## The problem
Find the word "further" in the listing below. Copy every line that has it.

## Extracted entries
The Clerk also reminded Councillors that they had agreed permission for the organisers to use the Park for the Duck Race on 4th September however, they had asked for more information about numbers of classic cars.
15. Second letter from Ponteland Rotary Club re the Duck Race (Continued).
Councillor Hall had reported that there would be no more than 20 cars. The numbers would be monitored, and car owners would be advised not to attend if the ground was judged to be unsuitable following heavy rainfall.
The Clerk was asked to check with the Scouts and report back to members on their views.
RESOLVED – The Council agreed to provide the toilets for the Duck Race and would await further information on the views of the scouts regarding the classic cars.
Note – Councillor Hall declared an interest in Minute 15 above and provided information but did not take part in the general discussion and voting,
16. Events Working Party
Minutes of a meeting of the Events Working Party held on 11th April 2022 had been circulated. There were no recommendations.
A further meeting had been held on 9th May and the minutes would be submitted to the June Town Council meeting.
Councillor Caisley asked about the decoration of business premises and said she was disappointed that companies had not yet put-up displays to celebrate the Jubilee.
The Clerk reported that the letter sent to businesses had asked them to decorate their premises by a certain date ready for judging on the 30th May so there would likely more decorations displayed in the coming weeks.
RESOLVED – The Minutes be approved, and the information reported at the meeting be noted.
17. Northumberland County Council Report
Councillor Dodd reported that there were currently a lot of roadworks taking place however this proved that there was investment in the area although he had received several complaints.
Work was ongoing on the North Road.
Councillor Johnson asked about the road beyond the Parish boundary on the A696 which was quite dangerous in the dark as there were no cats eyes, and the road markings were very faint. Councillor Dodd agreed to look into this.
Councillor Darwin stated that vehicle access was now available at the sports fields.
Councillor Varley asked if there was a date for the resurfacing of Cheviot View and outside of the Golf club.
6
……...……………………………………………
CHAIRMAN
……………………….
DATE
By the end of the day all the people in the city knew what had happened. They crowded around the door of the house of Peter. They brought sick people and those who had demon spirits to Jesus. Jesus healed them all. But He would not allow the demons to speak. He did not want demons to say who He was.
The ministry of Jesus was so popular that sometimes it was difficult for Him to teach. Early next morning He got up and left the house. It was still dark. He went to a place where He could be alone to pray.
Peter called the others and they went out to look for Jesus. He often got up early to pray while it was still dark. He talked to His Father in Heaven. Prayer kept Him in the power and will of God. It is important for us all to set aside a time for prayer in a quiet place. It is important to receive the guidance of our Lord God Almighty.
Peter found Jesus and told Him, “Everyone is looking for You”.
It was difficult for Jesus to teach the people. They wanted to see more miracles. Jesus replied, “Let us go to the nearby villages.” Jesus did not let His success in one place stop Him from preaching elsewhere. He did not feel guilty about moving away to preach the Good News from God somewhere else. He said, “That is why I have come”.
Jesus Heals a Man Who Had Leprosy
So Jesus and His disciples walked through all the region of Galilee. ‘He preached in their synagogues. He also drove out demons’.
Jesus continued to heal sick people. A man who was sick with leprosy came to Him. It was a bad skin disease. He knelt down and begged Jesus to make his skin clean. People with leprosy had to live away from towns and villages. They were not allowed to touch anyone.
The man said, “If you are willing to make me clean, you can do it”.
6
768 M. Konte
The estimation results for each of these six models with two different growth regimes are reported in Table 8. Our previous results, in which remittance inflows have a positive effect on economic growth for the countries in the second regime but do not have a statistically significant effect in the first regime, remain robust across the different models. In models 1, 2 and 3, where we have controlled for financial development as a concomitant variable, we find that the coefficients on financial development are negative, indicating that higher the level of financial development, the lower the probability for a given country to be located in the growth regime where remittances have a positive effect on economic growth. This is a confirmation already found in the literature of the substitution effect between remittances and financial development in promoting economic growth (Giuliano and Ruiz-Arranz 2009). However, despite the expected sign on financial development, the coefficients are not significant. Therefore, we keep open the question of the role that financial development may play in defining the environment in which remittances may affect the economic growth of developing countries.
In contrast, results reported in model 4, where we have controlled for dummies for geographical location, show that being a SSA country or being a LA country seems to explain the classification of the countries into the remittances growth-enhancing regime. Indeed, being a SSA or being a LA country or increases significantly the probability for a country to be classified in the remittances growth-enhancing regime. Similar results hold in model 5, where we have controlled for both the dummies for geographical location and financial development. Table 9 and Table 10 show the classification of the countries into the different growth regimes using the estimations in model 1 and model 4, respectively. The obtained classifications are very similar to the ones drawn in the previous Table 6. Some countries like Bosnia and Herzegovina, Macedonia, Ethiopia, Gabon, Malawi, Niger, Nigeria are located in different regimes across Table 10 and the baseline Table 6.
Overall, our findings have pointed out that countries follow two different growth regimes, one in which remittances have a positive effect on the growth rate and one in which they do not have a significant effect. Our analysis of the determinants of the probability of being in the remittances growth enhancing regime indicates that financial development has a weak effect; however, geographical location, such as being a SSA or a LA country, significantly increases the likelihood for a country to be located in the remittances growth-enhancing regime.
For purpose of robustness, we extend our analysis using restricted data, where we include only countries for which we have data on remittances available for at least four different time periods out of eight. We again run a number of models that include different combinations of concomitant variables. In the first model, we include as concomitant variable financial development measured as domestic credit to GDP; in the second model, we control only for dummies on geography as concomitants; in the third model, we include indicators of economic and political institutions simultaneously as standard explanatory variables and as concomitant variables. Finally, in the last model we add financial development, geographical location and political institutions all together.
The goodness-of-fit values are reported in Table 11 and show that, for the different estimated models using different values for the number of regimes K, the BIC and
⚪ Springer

## Answer box
RESOLVED – The Council agreed to provide the toilets for the Duck Race and would await further information on the views of the scouts regarding the classic cars.
A further meeting had been held on 9th May and the minutes would be submitted to the June Town Council meeting.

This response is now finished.